10.23.22: Hollyhock growing wild

Hollyhock growing wild, Slate Run Metro Park, Canal Winchester, Ohio.

Hollyhock growing wild, Slate Run Metro Park, Canal Winchester, Ohio.

Plant thriving alone in field a surprise

Tech specs

  • Date/time: Jul 28, 2013 10:32 AM   
  • Camera: Canon EOS 7D
  • Lens: EF600mm f/4L IS USM +1.4x 
  • Focal length: 840mm
  • Aperture: f/5.6
  • Shutter: 1/250 second
  • ISO: 400

There are times when I set out to photograph flowers. I grab a macro (or close-up) lens, a tripod and couple of flash units to provide controlled lighting, find a patch of flowers, determine which ones would be best to shoot, set up the equipment and go to work. It can be a lengthy process.
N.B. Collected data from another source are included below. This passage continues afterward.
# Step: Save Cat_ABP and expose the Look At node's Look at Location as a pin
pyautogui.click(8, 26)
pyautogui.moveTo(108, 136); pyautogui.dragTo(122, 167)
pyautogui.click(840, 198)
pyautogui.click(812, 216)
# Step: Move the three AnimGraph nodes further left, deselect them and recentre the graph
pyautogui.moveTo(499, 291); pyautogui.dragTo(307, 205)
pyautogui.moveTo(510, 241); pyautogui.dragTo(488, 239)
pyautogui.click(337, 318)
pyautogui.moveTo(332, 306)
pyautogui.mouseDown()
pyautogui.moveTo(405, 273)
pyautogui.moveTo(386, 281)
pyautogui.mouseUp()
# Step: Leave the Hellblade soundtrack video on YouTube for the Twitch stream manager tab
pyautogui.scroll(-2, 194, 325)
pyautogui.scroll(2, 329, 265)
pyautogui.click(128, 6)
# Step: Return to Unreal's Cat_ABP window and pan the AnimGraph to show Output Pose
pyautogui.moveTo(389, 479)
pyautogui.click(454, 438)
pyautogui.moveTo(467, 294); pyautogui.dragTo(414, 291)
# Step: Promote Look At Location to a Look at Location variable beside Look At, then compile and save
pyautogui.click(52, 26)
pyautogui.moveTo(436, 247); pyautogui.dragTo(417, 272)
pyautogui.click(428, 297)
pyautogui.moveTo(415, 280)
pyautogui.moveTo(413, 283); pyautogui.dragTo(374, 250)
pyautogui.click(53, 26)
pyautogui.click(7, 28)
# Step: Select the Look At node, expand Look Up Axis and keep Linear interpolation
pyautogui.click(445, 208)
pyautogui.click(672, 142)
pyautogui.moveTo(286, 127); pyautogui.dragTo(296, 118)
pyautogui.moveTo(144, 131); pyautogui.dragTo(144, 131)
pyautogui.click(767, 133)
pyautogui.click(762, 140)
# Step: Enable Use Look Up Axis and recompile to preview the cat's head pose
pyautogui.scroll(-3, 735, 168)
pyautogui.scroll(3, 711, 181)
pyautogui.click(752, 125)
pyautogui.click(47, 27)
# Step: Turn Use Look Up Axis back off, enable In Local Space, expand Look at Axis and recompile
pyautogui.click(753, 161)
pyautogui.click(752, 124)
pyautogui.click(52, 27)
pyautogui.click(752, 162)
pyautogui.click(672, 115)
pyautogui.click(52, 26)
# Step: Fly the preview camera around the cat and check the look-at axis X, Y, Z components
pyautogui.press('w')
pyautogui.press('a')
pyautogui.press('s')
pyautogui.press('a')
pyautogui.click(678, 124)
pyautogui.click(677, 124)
Then there are times when I’m on one of my wildlife photo hikes and see a flower that would be perfect to photograph. I don’t have my macro lens with me. I don’t have a tripod. I don’t have flash units. All I have is the long, heavy 600 millimeter super telephoto lens and a 1.4x teleconverter that I use when photographing wildlife. It’s ideal for wildlife photos, but it means I’m shooting close-up photos of flowers from more than 18 feet away. It’s not the typical way to shoot flower photos, but it works.

This is one of those“improvised” flower photos.

I was hiking through a wetlands area in Slate Run Metro Park southeast of Columbus, Ohio, photographing birds, when I saw this large, flowering hollyhock plant growing wild. It was probably more than four feet tall so the flowers were above other plants in the field, providing an uncluttered background. The morning sun was providing perfect light. So I decided to get a photo.

I like how the pink and white petals stand out against the solid green background.

But I admit I was surprised to find a healthy, tall hollyhock growing alone in the middle of a field adjacent to a wetlands. The only times I’ve seen hollyhocks have been in garden settings, where they’ve been planted, cultivated and cared for. This one was no place close to a garden setting. Since hollyhocks self seed, I’m assuming a bird must have transferred a seed to the field where the plant flourished.  It was an interesting find.

I admit I was surprised to find a healthy, tall hollyhock growing alone in the middle of a field adjacent to a wetlands. The only times I’ve seen hollyhocks have been in garden settings, where they’ve been planted, cultivated and cared for.